Action item —
Set down, please, exactly the lines below that run from the line with "BBOX矽膠杯套 吸管組" to the line with "подавляющем большинстве шаблонов файл", both lines included.

(Extracted records)

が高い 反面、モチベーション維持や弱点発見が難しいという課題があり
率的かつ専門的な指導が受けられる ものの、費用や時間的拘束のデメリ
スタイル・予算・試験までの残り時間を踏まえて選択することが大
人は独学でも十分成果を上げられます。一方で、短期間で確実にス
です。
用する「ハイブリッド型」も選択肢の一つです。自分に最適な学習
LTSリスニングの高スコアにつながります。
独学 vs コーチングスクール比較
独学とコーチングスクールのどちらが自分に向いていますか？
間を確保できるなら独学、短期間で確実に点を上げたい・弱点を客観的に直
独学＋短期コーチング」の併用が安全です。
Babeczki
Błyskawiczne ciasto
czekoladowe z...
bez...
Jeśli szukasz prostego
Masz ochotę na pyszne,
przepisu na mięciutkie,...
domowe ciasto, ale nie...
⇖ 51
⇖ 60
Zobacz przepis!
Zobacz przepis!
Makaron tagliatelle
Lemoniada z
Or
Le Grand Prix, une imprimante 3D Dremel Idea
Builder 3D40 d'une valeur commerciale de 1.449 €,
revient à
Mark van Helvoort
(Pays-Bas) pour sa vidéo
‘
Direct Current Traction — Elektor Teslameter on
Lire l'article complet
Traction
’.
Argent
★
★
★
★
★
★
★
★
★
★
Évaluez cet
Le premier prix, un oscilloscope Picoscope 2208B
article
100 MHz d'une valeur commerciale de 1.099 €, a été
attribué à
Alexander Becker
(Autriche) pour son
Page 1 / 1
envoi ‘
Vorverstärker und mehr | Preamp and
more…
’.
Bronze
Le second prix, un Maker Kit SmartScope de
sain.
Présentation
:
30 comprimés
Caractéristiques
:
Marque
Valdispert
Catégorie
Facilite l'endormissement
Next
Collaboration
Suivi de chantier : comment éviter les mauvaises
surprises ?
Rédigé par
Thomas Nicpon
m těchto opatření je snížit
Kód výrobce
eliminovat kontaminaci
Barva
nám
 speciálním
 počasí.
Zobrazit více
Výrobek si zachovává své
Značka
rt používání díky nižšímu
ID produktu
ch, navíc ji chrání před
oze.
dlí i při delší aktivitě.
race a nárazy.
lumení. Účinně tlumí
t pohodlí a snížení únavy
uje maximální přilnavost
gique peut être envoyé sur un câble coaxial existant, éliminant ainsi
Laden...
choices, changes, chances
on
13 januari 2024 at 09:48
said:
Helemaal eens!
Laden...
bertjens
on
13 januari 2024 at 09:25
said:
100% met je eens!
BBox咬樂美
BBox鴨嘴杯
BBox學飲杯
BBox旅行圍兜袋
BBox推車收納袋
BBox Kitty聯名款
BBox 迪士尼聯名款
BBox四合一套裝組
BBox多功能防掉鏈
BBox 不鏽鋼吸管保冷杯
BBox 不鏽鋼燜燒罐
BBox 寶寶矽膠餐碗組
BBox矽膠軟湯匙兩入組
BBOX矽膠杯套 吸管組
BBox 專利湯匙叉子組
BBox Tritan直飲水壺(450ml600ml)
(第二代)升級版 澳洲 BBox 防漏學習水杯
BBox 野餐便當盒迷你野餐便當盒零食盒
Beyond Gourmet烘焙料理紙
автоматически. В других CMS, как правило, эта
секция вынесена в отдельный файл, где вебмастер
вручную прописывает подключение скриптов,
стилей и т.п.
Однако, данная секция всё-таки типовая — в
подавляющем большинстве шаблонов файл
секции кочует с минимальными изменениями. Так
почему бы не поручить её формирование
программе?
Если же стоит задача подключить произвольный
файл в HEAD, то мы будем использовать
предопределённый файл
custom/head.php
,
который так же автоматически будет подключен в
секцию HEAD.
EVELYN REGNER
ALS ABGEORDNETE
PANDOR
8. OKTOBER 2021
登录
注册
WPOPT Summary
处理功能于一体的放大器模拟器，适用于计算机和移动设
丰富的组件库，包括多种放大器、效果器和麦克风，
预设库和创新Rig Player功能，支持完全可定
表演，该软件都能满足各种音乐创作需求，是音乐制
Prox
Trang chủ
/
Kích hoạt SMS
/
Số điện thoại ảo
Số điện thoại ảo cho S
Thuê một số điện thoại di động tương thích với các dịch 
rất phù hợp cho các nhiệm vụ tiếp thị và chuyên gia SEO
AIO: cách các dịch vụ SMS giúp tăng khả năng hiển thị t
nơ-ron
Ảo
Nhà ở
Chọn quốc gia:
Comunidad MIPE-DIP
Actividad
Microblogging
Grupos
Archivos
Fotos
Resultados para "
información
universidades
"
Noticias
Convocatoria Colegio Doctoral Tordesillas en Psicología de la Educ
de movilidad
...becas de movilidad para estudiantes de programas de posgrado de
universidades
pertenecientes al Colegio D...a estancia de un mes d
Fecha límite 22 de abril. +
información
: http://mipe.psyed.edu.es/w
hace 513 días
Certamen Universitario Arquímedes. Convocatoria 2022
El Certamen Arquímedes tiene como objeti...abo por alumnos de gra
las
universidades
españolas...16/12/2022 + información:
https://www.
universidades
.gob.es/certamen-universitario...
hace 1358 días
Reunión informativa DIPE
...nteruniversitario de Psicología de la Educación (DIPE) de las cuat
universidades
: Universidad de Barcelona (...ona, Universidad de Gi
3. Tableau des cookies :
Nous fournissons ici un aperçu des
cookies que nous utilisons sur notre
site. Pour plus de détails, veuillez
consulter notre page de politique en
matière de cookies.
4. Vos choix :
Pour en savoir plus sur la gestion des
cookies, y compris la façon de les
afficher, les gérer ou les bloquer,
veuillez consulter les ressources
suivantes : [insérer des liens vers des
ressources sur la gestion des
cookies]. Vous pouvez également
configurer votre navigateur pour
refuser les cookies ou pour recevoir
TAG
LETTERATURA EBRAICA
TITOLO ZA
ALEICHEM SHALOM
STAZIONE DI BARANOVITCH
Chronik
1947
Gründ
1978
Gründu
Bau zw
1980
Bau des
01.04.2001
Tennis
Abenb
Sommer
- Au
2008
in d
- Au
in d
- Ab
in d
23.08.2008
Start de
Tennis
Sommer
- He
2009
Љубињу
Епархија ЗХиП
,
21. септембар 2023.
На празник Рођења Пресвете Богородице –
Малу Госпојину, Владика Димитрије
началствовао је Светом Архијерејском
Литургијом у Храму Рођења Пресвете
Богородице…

(End Extracted records)

Written answer —
BBOX矽膠杯套 吸管組
BBox 專利湯匙叉子組
BBox Tritan直飲水壺(450ml600ml)
(第二代)升級版 澳洲 BBox 防漏學習水杯
BBox 野餐便當盒迷你野餐便當盒零食盒
Beyond Gourmet烘焙料理紙
автоматически. В других CMS, как правило, эта
секция вынесена в отдельный файл, где вебмастер
вручную прописывает подключение скриптов,
стилей и т.п.
Однако, данная секция всё-таки типовая — в
подавляющем большинстве шаблонов файл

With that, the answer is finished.